» Directive
Lay out the stretch from the line containing "Docker + compose included." through the end of the material as a JSON list of strings, one string per line, skipping blank lines.

[Stored data]
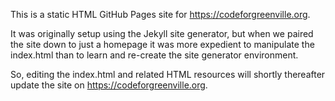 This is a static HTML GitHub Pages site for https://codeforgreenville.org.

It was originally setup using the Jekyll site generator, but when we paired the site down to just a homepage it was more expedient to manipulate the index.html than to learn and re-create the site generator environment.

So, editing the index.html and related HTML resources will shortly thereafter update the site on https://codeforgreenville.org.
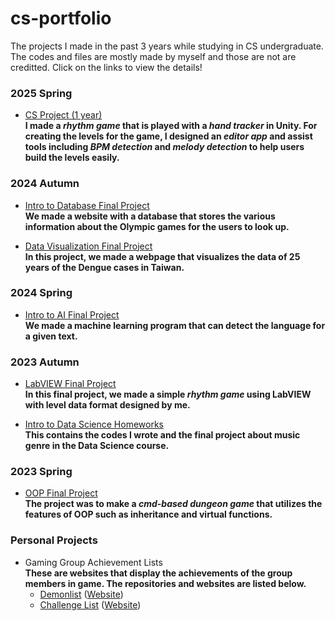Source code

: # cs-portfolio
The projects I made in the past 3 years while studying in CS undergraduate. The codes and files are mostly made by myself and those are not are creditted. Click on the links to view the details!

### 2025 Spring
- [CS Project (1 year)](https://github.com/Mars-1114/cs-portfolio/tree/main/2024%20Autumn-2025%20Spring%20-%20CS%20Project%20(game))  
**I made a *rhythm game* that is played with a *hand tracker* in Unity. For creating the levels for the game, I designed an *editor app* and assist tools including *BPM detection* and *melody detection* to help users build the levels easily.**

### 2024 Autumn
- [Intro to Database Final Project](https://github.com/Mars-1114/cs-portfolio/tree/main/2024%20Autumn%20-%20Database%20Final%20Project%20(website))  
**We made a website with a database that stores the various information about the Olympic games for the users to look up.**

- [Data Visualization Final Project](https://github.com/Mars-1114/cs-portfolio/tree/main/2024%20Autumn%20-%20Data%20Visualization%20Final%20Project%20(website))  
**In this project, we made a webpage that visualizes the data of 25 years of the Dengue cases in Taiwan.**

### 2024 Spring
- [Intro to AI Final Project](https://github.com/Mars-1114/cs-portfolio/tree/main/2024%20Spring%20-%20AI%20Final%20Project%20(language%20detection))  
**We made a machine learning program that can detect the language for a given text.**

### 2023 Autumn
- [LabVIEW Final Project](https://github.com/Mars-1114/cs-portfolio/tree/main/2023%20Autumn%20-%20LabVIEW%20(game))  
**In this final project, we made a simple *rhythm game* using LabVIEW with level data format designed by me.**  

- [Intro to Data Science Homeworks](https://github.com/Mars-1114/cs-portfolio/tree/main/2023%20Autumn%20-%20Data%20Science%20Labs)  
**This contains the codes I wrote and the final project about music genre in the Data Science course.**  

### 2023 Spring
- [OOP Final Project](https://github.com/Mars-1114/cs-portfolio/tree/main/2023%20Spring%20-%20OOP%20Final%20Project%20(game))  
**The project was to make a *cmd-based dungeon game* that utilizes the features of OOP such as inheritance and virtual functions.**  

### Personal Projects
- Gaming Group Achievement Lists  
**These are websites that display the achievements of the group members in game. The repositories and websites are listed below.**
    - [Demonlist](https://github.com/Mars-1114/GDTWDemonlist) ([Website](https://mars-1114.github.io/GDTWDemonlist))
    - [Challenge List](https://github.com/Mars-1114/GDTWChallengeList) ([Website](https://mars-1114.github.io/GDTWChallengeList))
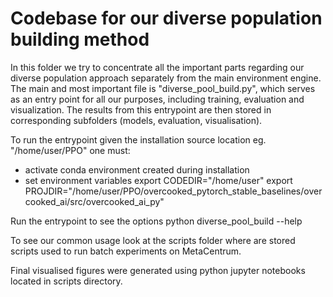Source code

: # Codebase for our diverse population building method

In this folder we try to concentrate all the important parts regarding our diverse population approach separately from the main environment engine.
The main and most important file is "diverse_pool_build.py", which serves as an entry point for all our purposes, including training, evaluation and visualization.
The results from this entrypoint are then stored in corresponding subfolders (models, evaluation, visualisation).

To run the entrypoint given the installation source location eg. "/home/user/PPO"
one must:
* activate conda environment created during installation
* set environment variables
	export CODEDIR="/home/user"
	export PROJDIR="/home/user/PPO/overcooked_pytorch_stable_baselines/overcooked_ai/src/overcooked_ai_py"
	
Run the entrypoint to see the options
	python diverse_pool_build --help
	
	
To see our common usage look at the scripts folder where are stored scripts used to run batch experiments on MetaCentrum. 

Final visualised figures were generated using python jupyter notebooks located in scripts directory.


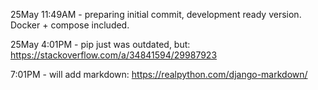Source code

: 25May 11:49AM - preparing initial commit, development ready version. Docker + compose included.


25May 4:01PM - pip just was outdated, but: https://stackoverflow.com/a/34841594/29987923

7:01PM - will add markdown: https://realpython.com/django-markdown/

» Exercise solution
[
  ": 25May 11:49AM - preparing initial commit, development ready version. Docker + compose included.",
  "25May 4:01PM - pip just was outdated, but: https://stackoverflow.com/a/34841594/29987923",
  "7:01PM - will add markdown: https://realpython.com/django-markdown/"
]